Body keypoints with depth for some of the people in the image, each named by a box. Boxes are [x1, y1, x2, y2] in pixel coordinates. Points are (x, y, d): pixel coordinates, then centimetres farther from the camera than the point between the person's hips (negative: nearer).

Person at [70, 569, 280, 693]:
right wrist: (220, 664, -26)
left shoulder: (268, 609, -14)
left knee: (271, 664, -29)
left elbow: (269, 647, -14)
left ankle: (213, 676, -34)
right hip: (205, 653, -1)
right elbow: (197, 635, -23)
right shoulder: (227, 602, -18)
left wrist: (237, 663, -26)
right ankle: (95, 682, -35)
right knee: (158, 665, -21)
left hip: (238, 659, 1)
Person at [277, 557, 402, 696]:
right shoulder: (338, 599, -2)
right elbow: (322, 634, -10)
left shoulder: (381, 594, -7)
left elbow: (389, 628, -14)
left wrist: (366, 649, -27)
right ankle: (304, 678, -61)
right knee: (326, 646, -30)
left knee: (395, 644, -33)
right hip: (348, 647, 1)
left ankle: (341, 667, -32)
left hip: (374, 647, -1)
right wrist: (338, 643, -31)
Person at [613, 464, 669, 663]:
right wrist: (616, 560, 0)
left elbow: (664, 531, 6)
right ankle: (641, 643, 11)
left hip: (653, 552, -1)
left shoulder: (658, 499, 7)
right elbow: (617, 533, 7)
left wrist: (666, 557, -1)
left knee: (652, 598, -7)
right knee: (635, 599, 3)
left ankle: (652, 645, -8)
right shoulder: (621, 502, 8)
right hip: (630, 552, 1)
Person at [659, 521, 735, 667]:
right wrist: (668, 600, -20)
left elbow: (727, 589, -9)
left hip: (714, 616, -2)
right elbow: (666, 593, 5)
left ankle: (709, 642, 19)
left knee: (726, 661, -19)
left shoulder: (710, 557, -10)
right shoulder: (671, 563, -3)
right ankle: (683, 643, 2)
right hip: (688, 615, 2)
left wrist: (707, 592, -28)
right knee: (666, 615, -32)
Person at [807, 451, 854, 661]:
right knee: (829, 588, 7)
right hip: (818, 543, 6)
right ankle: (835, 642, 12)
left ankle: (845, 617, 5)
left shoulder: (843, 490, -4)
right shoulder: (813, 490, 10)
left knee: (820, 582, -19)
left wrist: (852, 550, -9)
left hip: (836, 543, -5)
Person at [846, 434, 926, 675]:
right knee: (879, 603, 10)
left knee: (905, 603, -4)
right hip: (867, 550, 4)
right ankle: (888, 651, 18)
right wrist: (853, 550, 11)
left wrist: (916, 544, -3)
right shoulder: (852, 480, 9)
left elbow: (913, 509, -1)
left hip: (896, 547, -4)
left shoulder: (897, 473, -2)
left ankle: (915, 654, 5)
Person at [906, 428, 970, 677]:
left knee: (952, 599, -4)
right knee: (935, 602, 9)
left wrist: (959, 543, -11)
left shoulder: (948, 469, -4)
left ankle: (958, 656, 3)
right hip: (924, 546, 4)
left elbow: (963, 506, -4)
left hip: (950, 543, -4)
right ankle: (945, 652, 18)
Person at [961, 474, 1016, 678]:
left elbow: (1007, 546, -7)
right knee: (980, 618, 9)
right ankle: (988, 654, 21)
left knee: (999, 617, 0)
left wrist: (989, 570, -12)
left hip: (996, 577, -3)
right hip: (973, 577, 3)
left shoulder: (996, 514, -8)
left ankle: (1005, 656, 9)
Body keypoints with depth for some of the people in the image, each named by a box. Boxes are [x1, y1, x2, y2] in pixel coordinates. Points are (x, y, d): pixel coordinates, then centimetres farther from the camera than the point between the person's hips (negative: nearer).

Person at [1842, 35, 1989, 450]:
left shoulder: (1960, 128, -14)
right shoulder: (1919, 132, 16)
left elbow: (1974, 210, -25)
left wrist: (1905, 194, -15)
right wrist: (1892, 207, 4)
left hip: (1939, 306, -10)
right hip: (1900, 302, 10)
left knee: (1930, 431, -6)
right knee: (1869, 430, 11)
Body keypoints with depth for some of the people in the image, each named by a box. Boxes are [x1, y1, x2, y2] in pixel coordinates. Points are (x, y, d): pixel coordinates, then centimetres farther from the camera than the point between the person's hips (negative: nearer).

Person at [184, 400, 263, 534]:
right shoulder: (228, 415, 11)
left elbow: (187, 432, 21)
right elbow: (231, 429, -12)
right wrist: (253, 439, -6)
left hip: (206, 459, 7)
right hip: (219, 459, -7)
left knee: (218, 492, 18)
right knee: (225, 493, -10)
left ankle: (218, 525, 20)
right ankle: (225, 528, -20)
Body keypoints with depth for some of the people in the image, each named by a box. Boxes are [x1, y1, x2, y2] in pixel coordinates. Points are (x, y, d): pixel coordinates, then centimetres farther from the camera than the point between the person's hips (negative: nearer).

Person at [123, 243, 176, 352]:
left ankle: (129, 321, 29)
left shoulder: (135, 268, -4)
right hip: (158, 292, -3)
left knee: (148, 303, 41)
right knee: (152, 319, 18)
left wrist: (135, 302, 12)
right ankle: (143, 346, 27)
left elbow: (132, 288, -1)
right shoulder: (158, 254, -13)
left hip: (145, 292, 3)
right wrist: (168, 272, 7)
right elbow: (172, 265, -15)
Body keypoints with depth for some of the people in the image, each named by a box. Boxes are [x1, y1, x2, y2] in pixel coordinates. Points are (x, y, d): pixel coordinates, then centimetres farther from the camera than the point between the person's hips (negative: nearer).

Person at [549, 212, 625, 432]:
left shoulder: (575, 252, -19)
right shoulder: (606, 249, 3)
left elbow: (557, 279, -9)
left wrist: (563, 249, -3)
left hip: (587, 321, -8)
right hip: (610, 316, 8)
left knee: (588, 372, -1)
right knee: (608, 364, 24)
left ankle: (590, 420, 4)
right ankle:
• • •
## What the task requires
Copy all of the rows above line for line, keeping every word, number, and mark unchanged.

## Expected answer
Body keypoints with depth for some of the people in the image, each named by a box. Boxes are [x1, y1, x2, y2] in pixel coordinates. Points are (x, y, d): pixel coordinates, then centimetres farther from the camera than the point between the person's hips (negative: nearer).

Person at [70, 569, 280, 693]:
right wrist: (220, 664, -26)
left shoulder: (268, 609, -14)
left knee: (271, 664, -29)
left elbow: (269, 647, -14)
left ankle: (213, 676, -34)
right hip: (205, 653, -1)
right elbow: (197, 635, -23)
right shoulder: (227, 602, -18)
left wrist: (237, 663, -26)
right ankle: (95, 682, -35)
right knee: (158, 665, -21)
left hip: (238, 659, 1)
Person at [277, 557, 402, 696]:
right shoulder: (338, 599, -2)
right elbow: (322, 634, -10)
left shoulder: (381, 594, -7)
left elbow: (389, 628, -14)
left wrist: (366, 649, -27)
right ankle: (304, 678, -61)
right knee: (326, 646, -30)
left knee: (395, 644, -33)
right hip: (348, 647, 1)
left ankle: (341, 667, -32)
left hip: (374, 647, -1)
right wrist: (338, 643, -31)
Person at [613, 464, 669, 663]:
right wrist: (616, 560, 0)
left elbow: (664, 531, 6)
right ankle: (641, 643, 11)
left hip: (653, 552, -1)
left shoulder: (658, 499, 7)
right elbow: (617, 533, 7)
left wrist: (666, 557, -1)
left knee: (652, 598, -7)
right knee: (635, 599, 3)
left ankle: (652, 645, -8)
right shoulder: (621, 502, 8)
right hip: (630, 552, 1)
Person at [659, 521, 735, 667]:
right wrist: (668, 600, -20)
left elbow: (727, 589, -9)
left hip: (714, 616, -2)
right elbow: (666, 593, 5)
left ankle: (709, 642, 19)
left knee: (726, 661, -19)
left shoulder: (710, 557, -10)
right shoulder: (671, 563, -3)
right ankle: (683, 643, 2)
right hip: (688, 615, 2)
left wrist: (707, 592, -28)
right knee: (666, 615, -32)
Person at [807, 451, 854, 661]:
right knee: (829, 588, 7)
right hip: (818, 543, 6)
right ankle: (835, 642, 12)
left ankle: (845, 617, 5)
left shoulder: (843, 490, -4)
right shoulder: (813, 490, 10)
left knee: (820, 582, -19)
left wrist: (852, 550, -9)
left hip: (836, 543, -5)
Person at [846, 434, 926, 675]:
right knee: (879, 603, 10)
left knee: (905, 603, -4)
right hip: (867, 550, 4)
right ankle: (888, 651, 18)
right wrist: (853, 550, 11)
left wrist: (916, 544, -3)
right shoulder: (852, 480, 9)
left elbow: (913, 509, -1)
left hip: (896, 547, -4)
left shoulder: (897, 473, -2)
left ankle: (915, 654, 5)
Person at [906, 428, 970, 677]:
left knee: (952, 599, -4)
right knee: (935, 602, 9)
left wrist: (959, 543, -11)
left shoulder: (948, 469, -4)
left ankle: (958, 656, 3)
right hip: (924, 546, 4)
left elbow: (963, 506, -4)
left hip: (950, 543, -4)
right ankle: (945, 652, 18)
Person at [961, 474, 1016, 678]:
left elbow: (1007, 546, -7)
right knee: (980, 618, 9)
right ankle: (988, 654, 21)
left knee: (999, 617, 0)
left wrist: (989, 570, -12)
left hip: (996, 577, -3)
right hip: (973, 577, 3)
left shoulder: (996, 514, -8)
left ankle: (1005, 656, 9)
Body keypoints with depth for some of the people in the image, each named by a box. Boxes are [x1, y1, x2, y2] in pixel coordinates. Points are (x, y, d): pixel coordinates, then centimetres farther from the camera than the point between the person's hips (negative: nearer).

Person at [1842, 35, 1989, 450]:
left shoulder: (1960, 128, -14)
right shoulder: (1919, 132, 16)
left elbow: (1974, 210, -25)
left wrist: (1905, 194, -15)
right wrist: (1892, 207, 4)
left hip: (1939, 306, -10)
right hip: (1900, 302, 10)
left knee: (1930, 431, -6)
right knee: (1869, 430, 11)
Body keypoints with depth for some of the people in the image, each named by a box. Boxes are [x1, y1, x2, y2] in pixel coordinates. Points are (x, y, d): pixel coordinates, then centimetres farther from the camera than the point between the person's hips (negative: nearer).

Person at [184, 400, 263, 534]:
right shoulder: (228, 415, 11)
left elbow: (187, 432, 21)
right elbow: (231, 429, -12)
right wrist: (253, 439, -6)
left hip: (206, 459, 7)
right hip: (219, 459, -7)
left knee: (218, 492, 18)
right knee: (225, 493, -10)
left ankle: (218, 525, 20)
right ankle: (225, 528, -20)
Body keypoints with depth for some of the people in the image, each named by a box. Boxes are [x1, y1, x2, y2] in pixel coordinates. Points are (x, y, d): pixel coordinates, then centimetres farther from the camera than the point between the person's hips (negative: nearer).

Person at [123, 243, 176, 352]:
left ankle: (129, 321, 29)
left shoulder: (135, 268, -4)
right hip: (158, 292, -3)
left knee: (148, 303, 41)
right knee: (152, 319, 18)
left wrist: (135, 302, 12)
right ankle: (143, 346, 27)
left elbow: (132, 288, -1)
right shoulder: (158, 254, -13)
left hip: (145, 292, 3)
right wrist: (168, 272, 7)
right elbow: (172, 265, -15)
Body keypoints with depth for some of the people in the image, each named by a box. Boxes are [x1, y1, x2, y2] in pixel coordinates. Points are (x, y, d): pixel coordinates, then centimetres farther from the camera than the point between the person's hips (negative: nearer).

Person at [549, 212, 625, 432]:
left shoulder: (575, 252, -19)
right shoulder: (606, 249, 3)
left elbow: (557, 279, -9)
left wrist: (563, 249, -3)
left hip: (587, 321, -8)
right hip: (610, 316, 8)
left knee: (588, 372, -1)
right knee: (608, 364, 24)
left ankle: (590, 420, 4)
right ankle:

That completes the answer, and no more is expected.